The unspoken threat was evident in the intonation of his voice.

"Overs there," he confessed as he pointed a crooked finger to the southern cluster of booths.

He abruptly dropped the beggar and stepped over his crumpled body. His intent was to release the girl and move on, but when he reached the old man's stall he found, much to his surprise, that the girl was in no need of rescuing. She was, instead, freeing the other girls and urging them on to elsewhere.

He stood there a moment, watching, then, his service unneeded, turned to leave.

"Hey, mate!"

He glanced behind him and saw the girl running after him. He did not stop or slow his pace.

"Come on," she entreated, darting in front of him. "Lemme at least say thanks."

"You're welcome," he said gruffly, trying to get around her.

"I'm Megs," she said, extending her hand to him. "Or Meg. Whichever."

He stopped now and regarded her hand as though it was a lethal weapon.

"I've got to be going," he told her shortly, pushing past her.

"Aw, com'n," she persisted. "I owe you lots."

"No, you don't."

He continued to weave his way through the Marketplace. Knowing he was being followed, he spun on his heel to face her.

"You're not going away, are you?"

Meg smiled slightly, a mischievous gleam in her eyes.

"No."

He sighed.

"At least tell me your name," she said.

He regarded her warily.

"No."

Then something dangling from her belt caught his eye.

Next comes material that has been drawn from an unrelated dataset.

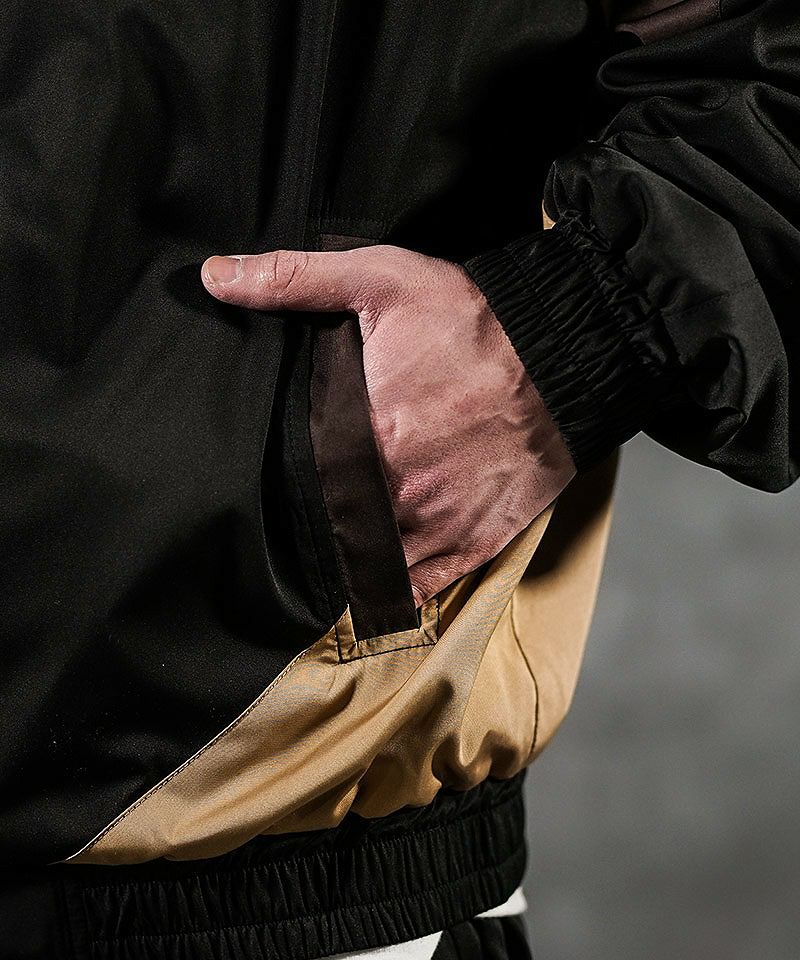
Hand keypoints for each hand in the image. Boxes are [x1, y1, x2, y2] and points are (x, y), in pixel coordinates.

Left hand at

"What's that?" he demanded, grabbing for the object.

She deftly avoided him, dancing out of his grasp.

"So I've got something you want, huh?"

He frowned. "Maybe."

"Fancy that," Meg retorted saucily. "Whatcha need with a spark plug?"

"What do you need with it?" he shot back.

Meg cocked an eyebrow.

"Let's swap," she suggested, take the plug from her belt.

It was the stranger's turn to raise an eyebrow.

"I don't think so," he answered dourly.

"Your name for the plug," she continued. "That's all."

"My name for that?" he sounded skeptical and suspicious.

"Yep."

"That's a foolish trade."

"It's mine to make."

He studied her thoughtfully for a moment. At length, he spoke.

"Max."

Meg smiled fully and tossed him the spark plug. As he turned to leave, she called out once more.

"I know where you can get more like that."